Der Film lebt vor allem von seinen Darstellerinnen, allen voran Kristin Scott Thomas als Kate und Sharon Horgan als Lisa. Die Interaktionen der beiden tollen Darstellerinnen treiben die Story voran. Das Drama lebt vor allem von dem Kontrast zwischen Scott Thomas als spröder Oberschicht Lady und Sharon Horgan als ungezwungene junge Frau, die bislang die Freizeitaktivitäten der Daheimgebliebenen mit koordiniert hat (mit irischem Akzent in der Originalversion). Allerdings haben beide Frauen so ihr Päckchen zu tragen. Kates Sohn ist vor kurzem gefallen und ihr Mann Richard meldet sich immer wieder zu Auslandseinsätzen, obwohl er es nicht mehr müsste. Lisa dagegen hat vor allem Probleme mit ihrer Teenager-Tochter.

Inhaltlich wird in dem Film leider doch ein sehr konservatives Rollenbild der Frauen vermittelt. Auch in der einen oder anderen Szene wird gezeigt, dass es die Aufgaben der Frauen ist, zu Hause zu bleiben, die Familien zu verwalten und den abwesenden Männern den Rücken frei zu halten. Dieses Bild wird auch unterstützt durch den Song, den die Frauen letztendlich in London vortragen. Er besteht aus Zitaten der Briefe, die die Männer aus Afghanistan geschickt haben.

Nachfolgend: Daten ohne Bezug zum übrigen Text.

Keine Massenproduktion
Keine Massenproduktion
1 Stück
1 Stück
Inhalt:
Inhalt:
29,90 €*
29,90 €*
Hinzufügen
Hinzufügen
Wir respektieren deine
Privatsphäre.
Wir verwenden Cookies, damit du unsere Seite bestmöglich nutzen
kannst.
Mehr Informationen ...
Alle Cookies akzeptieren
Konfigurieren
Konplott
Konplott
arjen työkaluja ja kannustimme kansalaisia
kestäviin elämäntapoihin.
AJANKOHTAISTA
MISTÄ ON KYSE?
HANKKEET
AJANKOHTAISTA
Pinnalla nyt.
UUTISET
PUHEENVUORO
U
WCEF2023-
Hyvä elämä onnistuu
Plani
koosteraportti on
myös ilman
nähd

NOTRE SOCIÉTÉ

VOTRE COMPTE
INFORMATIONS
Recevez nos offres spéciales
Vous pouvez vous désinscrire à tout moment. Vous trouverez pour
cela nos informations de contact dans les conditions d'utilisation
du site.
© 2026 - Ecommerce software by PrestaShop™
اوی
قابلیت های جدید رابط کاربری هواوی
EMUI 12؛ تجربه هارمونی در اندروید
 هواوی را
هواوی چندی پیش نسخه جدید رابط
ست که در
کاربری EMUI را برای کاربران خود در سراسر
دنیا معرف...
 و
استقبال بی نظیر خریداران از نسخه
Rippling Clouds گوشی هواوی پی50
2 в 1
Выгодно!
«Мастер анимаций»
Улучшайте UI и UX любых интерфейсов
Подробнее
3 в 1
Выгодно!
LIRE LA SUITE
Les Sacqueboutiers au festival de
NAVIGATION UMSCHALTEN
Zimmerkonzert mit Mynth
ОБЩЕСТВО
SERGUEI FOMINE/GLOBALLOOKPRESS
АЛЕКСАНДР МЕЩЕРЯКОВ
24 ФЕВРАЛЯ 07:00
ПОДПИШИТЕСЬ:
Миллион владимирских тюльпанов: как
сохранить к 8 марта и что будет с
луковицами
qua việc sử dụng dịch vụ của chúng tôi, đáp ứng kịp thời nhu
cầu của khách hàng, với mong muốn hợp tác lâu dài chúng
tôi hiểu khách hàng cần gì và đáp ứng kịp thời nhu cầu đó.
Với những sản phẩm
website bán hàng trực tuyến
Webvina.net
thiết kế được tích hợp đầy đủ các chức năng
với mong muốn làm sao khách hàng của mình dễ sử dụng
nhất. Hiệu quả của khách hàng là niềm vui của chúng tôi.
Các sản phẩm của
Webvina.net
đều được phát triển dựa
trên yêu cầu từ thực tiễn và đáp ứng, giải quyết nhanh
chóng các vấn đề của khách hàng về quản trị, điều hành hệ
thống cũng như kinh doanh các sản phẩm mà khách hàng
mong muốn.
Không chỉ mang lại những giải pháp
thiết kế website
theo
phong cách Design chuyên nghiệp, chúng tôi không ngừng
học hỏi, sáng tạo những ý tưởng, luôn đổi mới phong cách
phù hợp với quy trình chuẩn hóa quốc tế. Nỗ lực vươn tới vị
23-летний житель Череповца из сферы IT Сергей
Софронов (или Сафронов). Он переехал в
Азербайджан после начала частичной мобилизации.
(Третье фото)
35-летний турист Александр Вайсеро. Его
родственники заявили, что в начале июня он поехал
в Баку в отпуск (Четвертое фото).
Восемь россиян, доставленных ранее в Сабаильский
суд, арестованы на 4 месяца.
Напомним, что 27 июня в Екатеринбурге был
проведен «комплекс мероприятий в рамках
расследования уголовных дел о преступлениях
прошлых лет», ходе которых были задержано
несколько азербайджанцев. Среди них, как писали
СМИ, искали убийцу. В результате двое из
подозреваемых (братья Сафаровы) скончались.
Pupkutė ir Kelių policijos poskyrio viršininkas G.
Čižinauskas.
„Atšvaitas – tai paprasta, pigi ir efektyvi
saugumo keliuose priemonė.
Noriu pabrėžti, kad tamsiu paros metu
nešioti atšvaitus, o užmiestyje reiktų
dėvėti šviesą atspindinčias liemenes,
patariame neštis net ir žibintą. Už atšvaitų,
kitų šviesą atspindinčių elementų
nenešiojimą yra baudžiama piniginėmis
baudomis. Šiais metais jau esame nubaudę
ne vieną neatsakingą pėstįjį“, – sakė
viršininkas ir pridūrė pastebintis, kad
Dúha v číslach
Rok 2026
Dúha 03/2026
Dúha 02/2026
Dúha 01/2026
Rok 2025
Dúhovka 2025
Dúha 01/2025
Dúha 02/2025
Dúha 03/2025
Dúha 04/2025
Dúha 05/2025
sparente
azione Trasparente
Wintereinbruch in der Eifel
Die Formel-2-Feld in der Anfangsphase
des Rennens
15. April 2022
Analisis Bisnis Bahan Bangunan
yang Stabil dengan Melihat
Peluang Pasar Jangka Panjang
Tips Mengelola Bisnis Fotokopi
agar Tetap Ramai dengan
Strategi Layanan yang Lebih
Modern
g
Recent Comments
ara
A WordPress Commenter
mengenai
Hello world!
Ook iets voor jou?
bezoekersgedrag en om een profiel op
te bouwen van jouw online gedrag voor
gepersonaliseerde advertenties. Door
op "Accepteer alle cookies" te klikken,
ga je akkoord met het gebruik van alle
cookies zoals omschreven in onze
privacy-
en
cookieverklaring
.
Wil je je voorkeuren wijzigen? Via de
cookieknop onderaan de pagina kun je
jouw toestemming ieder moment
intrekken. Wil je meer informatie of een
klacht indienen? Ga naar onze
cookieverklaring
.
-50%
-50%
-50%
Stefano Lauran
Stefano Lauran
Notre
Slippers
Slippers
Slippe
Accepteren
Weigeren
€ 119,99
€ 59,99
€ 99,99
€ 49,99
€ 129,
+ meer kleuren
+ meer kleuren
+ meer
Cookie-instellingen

Das ist schade, dass die in dem Film propagierten Wertvorstellungen die starken schauspielerischen Leistungen von Kristin Scott Thomas, Sharon Horgan und den anderen Frauen überschatten. Wenn man allerdings von der im Film unterschwelligen Propaganda absieht, ist trotz aller Kritik ein charmanter und auch sehenswerter Film entstanden, der ganz sicher sein Publikum finden kann. Auch macht "Mrs. Taylor's Singing Club" deutlich, wieso die Military Wives Choirs Organisation im Leben der Frauen, die auf einer Militärbasis wohnen, inzwischen eine so wichtige Rolle spielt.

Zusatz: Neben dem Film hat es auch noch den Soundtrack zum Film gegeben, der am 23. April 2020 erschienen ist. Die Disc enthält 13 Lieder und 2 Bonus-Songs, die von dem Original Military Wives Chor gesungen werden. Der Cast des Films steuert ein Lied bei, weitere drei Songs singen der Chor und der Cast zusammen.

Foto: Kristin Scott Thomas als Kate Taylor und Sharon Horgan als Lisa © LEONINE

Info:
Mrs. Taylor's Singing Club (Großbritannien, 2019)
Originaltitel: Military Wives
Genre: Drama, Musik
Filmlänge: 110 Min.
Regie: Peter Cattaneo
Drehbuch: Rosanne Flynn, Rachel Tunnard
Darsteller: Kristin Scott Thomas, Sharon Horgan, Jason Flemyng, Gregg Wise, Emma Lowndes, Amy James-Kelly u.a.